• **Your objective**
Copy out these lines verbatim, everything from the line containing "locality: Region of" down to the line containing "scientific name: Guadua paraguayana", both of those included.

Stored entries

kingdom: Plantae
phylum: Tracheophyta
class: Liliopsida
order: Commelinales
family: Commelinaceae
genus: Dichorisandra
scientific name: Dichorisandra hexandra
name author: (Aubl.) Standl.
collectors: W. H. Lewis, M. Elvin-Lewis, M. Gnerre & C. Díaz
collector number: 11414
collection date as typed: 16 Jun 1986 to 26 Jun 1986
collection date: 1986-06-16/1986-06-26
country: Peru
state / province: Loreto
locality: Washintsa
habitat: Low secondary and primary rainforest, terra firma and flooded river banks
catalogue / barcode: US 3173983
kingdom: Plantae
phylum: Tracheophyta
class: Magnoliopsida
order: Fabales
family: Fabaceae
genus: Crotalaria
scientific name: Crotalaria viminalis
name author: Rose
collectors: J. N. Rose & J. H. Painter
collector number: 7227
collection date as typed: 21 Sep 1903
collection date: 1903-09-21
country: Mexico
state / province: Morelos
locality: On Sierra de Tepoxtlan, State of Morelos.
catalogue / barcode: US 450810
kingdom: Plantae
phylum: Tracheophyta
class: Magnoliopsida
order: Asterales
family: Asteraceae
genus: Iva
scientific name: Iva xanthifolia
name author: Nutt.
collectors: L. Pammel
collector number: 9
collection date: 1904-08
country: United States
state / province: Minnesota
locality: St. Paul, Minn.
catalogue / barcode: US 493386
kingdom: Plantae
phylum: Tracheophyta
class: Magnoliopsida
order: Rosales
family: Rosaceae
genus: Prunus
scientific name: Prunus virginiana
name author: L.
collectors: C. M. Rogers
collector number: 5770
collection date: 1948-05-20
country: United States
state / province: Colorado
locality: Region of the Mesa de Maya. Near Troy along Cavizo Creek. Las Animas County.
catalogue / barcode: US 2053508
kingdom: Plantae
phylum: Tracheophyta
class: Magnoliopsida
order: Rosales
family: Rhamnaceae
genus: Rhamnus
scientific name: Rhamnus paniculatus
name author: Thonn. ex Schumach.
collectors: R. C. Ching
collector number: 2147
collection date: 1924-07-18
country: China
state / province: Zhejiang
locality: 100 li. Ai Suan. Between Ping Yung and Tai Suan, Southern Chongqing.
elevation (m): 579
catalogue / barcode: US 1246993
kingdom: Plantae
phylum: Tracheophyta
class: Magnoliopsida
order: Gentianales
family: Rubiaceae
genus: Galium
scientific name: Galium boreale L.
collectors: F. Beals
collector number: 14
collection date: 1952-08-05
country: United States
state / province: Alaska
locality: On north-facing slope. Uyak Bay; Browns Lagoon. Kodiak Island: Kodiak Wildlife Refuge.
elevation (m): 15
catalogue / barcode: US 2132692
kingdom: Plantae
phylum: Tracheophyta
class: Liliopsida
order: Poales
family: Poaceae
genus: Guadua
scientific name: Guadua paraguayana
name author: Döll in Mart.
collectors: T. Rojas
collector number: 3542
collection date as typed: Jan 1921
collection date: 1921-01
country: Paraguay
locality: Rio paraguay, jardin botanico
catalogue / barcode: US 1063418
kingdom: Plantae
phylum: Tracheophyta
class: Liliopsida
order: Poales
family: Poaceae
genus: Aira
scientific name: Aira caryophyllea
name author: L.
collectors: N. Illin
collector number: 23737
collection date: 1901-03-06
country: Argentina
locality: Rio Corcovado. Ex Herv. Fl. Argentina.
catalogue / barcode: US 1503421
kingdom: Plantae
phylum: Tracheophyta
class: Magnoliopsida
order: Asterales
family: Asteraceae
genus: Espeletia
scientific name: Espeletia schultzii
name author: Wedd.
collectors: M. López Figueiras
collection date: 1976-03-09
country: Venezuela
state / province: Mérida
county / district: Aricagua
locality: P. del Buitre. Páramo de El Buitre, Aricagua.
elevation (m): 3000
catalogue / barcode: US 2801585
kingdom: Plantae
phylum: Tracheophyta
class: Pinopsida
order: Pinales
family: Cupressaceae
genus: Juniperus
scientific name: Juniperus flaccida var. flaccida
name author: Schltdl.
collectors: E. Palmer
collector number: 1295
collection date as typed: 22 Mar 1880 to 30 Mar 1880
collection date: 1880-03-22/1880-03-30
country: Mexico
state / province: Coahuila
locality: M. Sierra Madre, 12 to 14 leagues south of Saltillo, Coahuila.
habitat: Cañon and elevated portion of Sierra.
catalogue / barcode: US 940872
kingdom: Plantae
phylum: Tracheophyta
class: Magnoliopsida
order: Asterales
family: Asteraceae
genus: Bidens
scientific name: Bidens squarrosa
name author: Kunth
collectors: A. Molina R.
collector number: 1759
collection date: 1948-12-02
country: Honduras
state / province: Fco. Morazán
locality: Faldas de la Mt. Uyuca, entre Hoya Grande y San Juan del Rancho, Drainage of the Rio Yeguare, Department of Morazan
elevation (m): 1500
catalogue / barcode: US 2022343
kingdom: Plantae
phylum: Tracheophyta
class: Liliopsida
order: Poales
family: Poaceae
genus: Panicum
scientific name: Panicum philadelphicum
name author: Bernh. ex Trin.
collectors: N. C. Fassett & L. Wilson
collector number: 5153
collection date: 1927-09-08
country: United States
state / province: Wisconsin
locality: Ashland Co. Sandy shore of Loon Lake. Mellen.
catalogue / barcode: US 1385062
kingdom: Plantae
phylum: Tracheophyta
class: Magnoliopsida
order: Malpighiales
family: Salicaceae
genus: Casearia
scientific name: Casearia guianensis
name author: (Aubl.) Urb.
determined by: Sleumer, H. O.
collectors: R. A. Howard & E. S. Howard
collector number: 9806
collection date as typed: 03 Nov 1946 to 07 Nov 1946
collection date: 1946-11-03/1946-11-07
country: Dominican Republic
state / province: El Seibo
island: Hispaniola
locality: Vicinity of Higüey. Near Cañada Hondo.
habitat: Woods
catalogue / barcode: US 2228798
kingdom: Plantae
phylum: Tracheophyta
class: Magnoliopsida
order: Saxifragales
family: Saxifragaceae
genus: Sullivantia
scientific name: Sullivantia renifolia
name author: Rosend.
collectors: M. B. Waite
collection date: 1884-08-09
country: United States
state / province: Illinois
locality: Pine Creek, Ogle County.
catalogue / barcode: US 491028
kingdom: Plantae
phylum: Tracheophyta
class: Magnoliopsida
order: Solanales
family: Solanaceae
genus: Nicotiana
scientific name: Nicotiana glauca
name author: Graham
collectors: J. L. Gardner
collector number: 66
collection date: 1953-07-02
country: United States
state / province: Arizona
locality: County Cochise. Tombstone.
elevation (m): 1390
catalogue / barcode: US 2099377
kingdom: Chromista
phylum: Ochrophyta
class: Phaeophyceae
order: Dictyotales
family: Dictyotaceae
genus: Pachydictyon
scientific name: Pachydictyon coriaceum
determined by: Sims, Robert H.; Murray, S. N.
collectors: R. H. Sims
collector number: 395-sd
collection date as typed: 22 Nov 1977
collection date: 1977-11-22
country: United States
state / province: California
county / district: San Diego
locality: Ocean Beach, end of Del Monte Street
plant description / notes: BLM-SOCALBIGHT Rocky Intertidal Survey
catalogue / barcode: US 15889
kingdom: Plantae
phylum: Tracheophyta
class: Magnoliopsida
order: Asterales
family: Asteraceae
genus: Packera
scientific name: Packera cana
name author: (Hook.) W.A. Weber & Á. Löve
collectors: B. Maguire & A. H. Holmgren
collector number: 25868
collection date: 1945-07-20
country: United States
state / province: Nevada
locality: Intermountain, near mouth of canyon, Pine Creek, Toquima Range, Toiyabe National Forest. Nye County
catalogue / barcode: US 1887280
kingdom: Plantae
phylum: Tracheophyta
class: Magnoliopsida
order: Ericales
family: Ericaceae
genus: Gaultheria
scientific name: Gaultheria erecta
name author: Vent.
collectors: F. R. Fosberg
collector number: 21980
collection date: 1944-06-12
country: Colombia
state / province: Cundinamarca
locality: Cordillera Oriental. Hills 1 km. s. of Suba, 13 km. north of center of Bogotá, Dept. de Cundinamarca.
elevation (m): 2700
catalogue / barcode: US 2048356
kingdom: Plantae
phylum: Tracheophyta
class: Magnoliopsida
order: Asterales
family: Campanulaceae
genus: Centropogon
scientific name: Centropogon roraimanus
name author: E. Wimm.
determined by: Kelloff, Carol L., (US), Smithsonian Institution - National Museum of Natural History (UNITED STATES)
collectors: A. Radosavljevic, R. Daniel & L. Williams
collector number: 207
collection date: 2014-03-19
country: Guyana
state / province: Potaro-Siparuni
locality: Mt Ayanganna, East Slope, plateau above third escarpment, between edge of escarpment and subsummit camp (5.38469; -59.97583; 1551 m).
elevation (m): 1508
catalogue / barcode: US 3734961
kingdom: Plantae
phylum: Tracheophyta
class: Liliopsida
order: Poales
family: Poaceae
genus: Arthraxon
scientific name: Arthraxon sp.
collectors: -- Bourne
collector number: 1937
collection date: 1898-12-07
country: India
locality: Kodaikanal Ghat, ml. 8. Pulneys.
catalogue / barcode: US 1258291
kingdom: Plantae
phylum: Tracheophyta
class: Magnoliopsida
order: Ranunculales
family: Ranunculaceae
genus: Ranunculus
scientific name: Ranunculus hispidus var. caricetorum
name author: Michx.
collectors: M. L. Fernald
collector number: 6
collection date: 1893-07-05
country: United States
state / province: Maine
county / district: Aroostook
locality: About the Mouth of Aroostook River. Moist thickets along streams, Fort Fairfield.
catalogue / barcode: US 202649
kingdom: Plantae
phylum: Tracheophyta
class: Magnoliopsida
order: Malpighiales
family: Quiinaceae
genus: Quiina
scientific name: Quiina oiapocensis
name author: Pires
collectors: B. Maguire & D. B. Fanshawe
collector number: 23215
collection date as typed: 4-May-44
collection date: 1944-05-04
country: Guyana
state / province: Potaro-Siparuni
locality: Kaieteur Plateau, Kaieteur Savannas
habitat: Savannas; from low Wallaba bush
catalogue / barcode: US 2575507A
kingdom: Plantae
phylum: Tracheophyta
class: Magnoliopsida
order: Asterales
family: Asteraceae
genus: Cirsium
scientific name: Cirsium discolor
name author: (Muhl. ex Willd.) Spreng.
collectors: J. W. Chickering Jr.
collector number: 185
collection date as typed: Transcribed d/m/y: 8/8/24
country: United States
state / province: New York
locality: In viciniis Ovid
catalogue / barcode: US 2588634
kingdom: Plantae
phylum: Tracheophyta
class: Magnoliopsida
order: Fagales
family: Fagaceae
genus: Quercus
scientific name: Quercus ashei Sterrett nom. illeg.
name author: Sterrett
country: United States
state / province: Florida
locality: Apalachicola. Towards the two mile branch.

• **The output**
locality: Region of the Mesa de Maya. Near Troy along Cavizo Creek. Las Animas County.
catalogue / barcode: US 2053508
kingdom: Plantae
phylum: Tracheophyta
class: Magnoliopsida
order: Rosales
family: Rhamnaceae
genus: Rhamnus
scientific name: Rhamnus paniculatus
name author: Thonn. ex Schumach.
collectors: R. C. Ching
collector number: 2147
collection date: 1924-07-18
country: China
state / province: Zhejiang
locality: 100 li. Ai Suan. Between Ping Yung and Tai Suan, Southern Chongqing.
elevation (m): 579
catalogue / barcode: US 1246993
kingdom: Plantae
phylum: Tracheophyta
class: Magnoliopsida
order: Gentianales
family: Rubiaceae
genus: Galium
scientific name: Galium boreale L.
collectors: F. Beals
collector number: 14
collection date: 1952-08-05
country: United States
state / province: Alaska
locality: On north-facing slope. Uyak Bay; Browns Lagoon. Kodiak Island: Kodiak Wildlife Refuge.
elevation (m): 15
catalogue / barcode: US 2132692
kingdom: Plantae
phylum: Tracheophyta
class: Liliopsida
order: Poales
family: Poaceae
genus: Guadua
scientific name: Guadua paraguayana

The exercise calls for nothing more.